|Manufacturer||Technical University of Berlin|
|Country of origin||Germany|
|Operator||Technical University of Berlin|
|Launch mass||9 kilograms (20 lb)|
|Power||solar cells, batteries|
|Regime||Low Earth Orbit|
|Design life||1 year|
The project has the goal to investigate and demonstrate inter-satellite communication technology within a distributed and autonomously operating nanosatellite network. All satellites are equipped with a S-Band radio emitter and receiver, which not only enables communication with the ground-based control center but also allows for communication between the individual satellites. The number of satellites in the network was set to four as this number represents the best cost-benefit-ratio. With four satellites, a total of six independent communication links are possible, while only three are possible with three satellites. Moreover, four is the lowest number that enables multi-hop communication. The satellites are powered by solar cells and batteries and have a planned lifetime of one year. Future applications of the technology may be more effective monitoring of global issues like climate change, disaster management, maritime systems monitoring and even enable satellite constellations for high-bandwidth internet access.

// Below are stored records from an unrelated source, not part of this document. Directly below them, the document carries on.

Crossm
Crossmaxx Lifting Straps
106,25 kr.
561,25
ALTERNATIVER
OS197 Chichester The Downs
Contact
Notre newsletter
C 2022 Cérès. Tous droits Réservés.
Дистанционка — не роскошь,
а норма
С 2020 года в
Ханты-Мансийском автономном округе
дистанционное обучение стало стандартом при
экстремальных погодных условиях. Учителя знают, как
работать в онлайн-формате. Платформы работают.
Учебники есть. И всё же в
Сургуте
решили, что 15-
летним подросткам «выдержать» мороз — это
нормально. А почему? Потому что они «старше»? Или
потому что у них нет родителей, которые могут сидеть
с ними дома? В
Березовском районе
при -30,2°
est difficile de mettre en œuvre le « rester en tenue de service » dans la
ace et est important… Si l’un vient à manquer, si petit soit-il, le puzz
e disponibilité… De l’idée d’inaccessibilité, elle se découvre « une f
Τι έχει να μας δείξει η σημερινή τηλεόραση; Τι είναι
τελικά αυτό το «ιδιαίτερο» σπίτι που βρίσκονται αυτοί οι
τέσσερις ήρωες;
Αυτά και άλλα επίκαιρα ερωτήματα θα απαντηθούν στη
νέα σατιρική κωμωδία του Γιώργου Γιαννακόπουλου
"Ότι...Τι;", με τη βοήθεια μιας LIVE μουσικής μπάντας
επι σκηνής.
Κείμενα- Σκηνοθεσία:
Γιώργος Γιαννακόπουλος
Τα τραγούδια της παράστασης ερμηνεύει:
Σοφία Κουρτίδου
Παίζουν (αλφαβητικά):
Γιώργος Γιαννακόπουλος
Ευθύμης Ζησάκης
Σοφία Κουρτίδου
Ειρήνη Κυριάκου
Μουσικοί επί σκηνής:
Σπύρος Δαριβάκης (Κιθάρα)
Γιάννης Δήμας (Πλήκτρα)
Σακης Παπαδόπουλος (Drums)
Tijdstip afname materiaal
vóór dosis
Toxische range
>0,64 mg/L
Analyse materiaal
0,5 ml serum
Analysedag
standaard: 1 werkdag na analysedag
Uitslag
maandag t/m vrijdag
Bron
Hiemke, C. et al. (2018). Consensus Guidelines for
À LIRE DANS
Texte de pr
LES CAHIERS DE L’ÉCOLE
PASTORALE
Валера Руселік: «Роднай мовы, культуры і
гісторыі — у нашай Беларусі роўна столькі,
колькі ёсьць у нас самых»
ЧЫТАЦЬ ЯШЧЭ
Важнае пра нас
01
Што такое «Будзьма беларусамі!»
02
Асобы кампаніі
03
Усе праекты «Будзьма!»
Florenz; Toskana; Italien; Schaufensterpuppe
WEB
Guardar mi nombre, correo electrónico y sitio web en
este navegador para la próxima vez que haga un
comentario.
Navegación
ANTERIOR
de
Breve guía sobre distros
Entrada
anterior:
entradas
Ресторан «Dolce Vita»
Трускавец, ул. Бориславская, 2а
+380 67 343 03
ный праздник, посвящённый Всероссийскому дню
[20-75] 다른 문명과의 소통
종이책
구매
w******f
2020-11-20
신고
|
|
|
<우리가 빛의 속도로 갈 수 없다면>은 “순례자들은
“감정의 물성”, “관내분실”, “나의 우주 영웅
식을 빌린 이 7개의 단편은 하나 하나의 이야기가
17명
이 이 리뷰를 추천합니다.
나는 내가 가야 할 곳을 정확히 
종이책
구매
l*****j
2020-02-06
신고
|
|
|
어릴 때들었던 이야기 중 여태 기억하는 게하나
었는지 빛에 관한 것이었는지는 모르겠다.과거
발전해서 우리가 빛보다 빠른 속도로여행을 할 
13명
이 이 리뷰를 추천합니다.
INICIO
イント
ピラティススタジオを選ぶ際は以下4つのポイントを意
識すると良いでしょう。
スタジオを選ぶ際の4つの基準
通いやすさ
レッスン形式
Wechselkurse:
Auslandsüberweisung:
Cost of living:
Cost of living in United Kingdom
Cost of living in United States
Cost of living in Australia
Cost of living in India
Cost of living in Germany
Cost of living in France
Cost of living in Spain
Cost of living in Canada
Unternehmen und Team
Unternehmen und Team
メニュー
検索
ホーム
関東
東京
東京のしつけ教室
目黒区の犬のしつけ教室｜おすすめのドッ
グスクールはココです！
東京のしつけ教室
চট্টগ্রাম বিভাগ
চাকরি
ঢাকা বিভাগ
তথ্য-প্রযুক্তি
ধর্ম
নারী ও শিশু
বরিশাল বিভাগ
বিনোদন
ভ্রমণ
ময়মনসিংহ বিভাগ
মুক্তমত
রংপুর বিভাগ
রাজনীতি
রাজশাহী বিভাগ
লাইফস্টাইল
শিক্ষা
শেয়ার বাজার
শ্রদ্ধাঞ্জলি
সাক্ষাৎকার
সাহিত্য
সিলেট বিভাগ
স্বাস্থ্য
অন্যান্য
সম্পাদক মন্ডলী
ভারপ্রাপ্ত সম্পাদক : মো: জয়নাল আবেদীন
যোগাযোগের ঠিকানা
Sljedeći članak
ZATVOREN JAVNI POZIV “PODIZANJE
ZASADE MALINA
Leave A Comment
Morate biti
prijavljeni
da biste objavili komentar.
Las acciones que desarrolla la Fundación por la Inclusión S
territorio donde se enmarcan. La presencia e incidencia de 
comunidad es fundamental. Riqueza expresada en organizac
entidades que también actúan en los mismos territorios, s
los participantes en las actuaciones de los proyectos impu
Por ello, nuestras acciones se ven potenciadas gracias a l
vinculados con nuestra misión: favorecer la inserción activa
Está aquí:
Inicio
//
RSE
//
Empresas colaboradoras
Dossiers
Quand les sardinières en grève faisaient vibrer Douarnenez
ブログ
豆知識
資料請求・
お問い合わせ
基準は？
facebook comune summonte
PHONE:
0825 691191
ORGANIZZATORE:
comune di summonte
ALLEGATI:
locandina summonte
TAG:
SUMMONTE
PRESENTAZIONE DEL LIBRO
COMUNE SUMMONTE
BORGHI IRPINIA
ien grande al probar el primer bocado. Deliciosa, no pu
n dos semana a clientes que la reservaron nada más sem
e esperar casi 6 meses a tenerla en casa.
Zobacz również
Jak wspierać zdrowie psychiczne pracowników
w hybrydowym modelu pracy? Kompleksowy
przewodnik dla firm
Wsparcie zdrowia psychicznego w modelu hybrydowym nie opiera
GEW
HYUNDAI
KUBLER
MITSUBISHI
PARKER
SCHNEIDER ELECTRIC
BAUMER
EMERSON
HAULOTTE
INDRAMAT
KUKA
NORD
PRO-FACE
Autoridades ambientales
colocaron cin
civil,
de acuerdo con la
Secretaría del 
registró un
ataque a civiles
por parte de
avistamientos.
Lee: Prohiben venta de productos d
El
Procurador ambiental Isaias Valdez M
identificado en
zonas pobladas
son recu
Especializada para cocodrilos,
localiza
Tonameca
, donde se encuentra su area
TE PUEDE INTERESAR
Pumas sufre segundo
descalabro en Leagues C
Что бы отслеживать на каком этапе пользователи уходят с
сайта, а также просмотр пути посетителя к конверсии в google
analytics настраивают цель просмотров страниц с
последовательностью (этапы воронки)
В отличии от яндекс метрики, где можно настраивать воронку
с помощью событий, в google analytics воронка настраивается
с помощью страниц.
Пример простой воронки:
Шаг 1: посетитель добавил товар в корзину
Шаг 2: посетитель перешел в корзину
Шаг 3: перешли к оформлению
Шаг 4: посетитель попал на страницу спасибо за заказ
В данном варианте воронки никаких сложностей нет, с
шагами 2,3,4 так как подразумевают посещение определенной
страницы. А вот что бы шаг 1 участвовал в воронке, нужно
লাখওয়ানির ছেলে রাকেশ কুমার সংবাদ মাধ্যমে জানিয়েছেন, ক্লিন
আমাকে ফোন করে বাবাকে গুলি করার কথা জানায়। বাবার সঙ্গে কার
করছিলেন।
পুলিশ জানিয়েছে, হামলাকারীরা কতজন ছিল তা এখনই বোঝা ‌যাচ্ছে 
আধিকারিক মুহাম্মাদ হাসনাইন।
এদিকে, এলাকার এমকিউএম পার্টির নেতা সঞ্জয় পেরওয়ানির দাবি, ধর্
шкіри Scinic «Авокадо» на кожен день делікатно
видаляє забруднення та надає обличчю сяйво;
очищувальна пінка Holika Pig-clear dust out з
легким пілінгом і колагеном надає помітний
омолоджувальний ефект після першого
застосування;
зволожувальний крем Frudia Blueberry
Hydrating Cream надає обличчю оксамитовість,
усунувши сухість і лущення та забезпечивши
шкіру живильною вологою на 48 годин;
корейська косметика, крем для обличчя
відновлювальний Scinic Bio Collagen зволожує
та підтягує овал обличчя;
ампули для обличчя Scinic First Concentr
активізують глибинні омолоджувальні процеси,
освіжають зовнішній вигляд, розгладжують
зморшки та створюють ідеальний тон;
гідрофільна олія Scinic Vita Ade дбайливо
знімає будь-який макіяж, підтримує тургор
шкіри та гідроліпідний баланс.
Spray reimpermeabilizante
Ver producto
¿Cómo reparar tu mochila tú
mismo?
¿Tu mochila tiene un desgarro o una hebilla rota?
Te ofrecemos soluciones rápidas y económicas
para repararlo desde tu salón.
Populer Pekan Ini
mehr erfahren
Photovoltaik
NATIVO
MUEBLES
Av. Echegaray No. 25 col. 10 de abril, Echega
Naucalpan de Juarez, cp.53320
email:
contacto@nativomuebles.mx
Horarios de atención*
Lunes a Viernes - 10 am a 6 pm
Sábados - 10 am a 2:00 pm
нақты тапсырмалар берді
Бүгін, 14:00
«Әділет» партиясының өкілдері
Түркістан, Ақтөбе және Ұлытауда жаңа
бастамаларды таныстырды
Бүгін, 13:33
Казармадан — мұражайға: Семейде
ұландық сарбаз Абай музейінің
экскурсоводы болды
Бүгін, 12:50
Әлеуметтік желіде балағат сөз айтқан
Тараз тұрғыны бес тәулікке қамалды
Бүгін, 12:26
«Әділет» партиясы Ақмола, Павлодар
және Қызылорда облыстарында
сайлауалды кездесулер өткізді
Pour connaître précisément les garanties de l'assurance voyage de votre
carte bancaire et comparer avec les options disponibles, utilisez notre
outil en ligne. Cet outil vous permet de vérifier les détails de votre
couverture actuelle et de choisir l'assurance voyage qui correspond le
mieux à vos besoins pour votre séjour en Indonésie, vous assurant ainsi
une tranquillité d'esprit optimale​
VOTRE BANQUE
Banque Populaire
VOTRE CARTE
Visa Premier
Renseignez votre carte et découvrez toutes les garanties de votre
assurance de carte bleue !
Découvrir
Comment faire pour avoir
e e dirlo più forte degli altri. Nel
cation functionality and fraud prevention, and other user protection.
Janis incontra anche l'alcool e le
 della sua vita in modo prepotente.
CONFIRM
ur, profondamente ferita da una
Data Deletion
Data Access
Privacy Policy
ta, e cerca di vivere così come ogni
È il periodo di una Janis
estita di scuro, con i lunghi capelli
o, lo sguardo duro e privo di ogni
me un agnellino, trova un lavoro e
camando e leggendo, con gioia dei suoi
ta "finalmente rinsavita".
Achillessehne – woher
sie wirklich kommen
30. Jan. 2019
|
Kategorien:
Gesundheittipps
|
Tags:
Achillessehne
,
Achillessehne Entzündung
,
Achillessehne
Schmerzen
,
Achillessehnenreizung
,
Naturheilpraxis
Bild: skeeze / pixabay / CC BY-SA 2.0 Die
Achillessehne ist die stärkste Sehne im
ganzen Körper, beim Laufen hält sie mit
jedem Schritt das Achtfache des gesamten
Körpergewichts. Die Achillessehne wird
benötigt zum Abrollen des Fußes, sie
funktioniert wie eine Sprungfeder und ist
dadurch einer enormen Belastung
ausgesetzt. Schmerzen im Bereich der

The four satellites were successfully launched on a Soyuz-2.1A rocket from Vostochny Site 1S in Russia on 1 February 2018. The launch was originally scheduled for 22 December 2017, however due to the failure of a Soyuz-2.1B rocket, Roscosmos decided to delay the mission. The spacecraft were released into orbit at an altitude of approximately 580 kilometers at an interval of 10 seconds. The launch represents the tenth mission of the TU Berlin, sending a total of 16 satellites to space.